Figure: Dummy LED for Test of Grounding Spring. We are looking at the pin-entry side of two sockets. The positive terminal is the one with the socket on the outside of the LED lead. Connect the positive terminal to the orange ISL lead.

Devices C6.1 and D7.12 have inflated batteries and won't turn on. We discard them. Devices C6.7, D7.6, and D7.9 are fully functional. Device E157.14 won't turn on. It's battery voltage is low. We recharge and it works fine.

[13-JUN-19] At ION, we have two A3030E implanted with blue 3-mm LEDs buried in the dental cement of the head fixture. E157.13 has its EEG leads held in place on the skull by two plastic screws, while E157.8 has its leads held in place by steel screws. One day after surgery we turn on 10 ms pulses at 10 Hz and see 1-mV artifact in No8, and <10 μV artifact in No13. We record from No8 while flashing the LED and recording video. We obtain the files in Test_13JUN19 (150 MByte). The NDF metadata contains the following list of stimuli.

Measuring artifact in E157.8 implant.
200 s 1-ms 10 Hz 100% x100
260 s 2-ms 10 Hz 100% x100
300 s 5-ms 10 Hz 100% x100
340 s 10-ms 10 Hz 100% x100
380-400 s STOP commands
450 10-ms 10 Hz 0% x100
500 10-ms 10 Hz 20% x100
540 10-ms 10Hz 40% x100
580 10-ms 10 Hz 60% x100
620 10-ms 10 Hz 80% x100
650 10-ms 10 Hz 100% x100
690 10-ms 10 Hz 20% x100
800 100-ms 1 Hz 100% x10
850 50-ms 1 Hz 100% x10
880 20-ms 1 Hz 100% x10
950 10-ms 1 Hz 100%  x10

The following artifact is time 340-356 in the archive, when we turn on the lamp, flash at 10 Hz with 10-ms pulses, then stop. We notice no drop in reception during the lamp flashes, only during the transmission of the command that initiates the stimulus.


Figure: Lamp Artifact from E157.8. 100 flashes of 10 ms over 10 s.
------------------------------------------------------------------------
▶ Problem to work on:
Carry on the lab notes about LED flash artifact in the implanted devices, starting after their last line.
------------------------------------------------------------------------
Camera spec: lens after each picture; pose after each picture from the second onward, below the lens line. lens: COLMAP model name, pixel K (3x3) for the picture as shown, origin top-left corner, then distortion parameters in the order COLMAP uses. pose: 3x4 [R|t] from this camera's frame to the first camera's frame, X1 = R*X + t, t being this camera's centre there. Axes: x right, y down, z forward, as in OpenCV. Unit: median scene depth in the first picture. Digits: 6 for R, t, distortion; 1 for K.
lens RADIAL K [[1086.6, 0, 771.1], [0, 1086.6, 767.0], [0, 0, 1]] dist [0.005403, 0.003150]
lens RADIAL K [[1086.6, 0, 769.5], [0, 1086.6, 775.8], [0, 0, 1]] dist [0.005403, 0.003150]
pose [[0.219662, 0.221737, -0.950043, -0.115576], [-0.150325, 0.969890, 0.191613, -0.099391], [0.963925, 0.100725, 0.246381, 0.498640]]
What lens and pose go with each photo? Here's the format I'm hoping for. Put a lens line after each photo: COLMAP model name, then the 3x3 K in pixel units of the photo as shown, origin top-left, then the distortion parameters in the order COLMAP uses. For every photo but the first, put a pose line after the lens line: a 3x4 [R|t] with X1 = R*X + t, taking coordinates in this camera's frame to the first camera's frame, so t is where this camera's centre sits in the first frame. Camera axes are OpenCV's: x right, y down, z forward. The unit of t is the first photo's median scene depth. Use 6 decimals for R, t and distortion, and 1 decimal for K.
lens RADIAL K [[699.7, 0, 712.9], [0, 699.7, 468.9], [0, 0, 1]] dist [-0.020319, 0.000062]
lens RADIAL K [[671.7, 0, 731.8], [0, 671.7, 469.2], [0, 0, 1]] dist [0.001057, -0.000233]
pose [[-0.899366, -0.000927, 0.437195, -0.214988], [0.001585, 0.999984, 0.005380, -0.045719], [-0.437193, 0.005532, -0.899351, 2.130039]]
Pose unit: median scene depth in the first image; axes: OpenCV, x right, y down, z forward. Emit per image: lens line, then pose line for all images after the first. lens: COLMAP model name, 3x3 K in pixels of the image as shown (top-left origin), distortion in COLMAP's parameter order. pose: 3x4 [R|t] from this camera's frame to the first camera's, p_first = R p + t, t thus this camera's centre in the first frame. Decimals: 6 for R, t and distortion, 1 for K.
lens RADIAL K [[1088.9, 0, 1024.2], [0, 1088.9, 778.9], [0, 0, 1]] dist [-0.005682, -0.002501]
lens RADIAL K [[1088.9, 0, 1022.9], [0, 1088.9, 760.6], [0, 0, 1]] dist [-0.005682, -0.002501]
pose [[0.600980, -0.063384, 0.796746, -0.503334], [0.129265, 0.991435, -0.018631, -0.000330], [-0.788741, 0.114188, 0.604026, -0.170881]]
------------------------------------------------------------------------
▶ The answer:
When we turn down the lamp power to 0% we see no lamp flash artifact, but the initial and final switch-on pulses are present. These are caused by applying 5 V to the lamp leads after L+ has relaxed to 0 V and L− has risen to VB because of leakage through D3 and D4. With 100-ms flashes at 1 Hz, the lamp flash artifact is 3 mV. We check batteries of the six A3028E at ION, numbers 6, 7, 8, 9, 11, and 13. All are 3.8-3.9 V, except No6, which won't turn on.

[21-JUN-19] We recharge the battery in E157.6 and test the device with a white LED. It appears to function well and hold its charge. We set up No14 to flash a lamp at 10 Hz, 10-ms flashes, and fasten the EEG leads of No6 into some dental cement with screws.


Figure: Screws in Cement for Photovoltaic Effect.

We cover with water. We place the lamp directly over one screw, then the other, then half-way between. We are looking for light-induced artifact, but we see nothing. We add salt to the water. We see chemical artifact, which subsides, but no lamp artifact. With 50-ms flashes at 10 Hz, and the lamp directly over the X+ screw, we see in the spectrum of the X signal a sharp peak of 2 μV at 10 Hz. We move the lamp to shine in the saltwater 20 mm away and the peak disappears.

[08-NOV-19] We have been using Lattice Diamond LD2.11.0. We install LD3.11.0, select the LSE synthisis tool and recreate the P3030A project. We compile P3030E03 and re-program E157.1. We are using the Lattice Diamond Programmer 3.9.0 with TCK Divisor set to 2. Programming is unreliable with the divisor set to 1. Command reception, command acknowledgement, data transmission, and battery reporting all work well. Active current 80 μA is the sum of 60μA logic chip current, 9 μA inactive current, amplifiers, and ADC quiescent current.

[16-JAN-20] Device E157.8 returned from ION after months of implantation shows no sign of corrosion. Recharge battery. It receives commands easily. Response to 100-kΩ sweep correct. Leave flashing 10 ms at 10 Hz and transmitting X, in water.

[18-JAN-20] The water in which we left E157.8 has turned brown with rust. The positive lamp terminal is corroded. We remove and clean.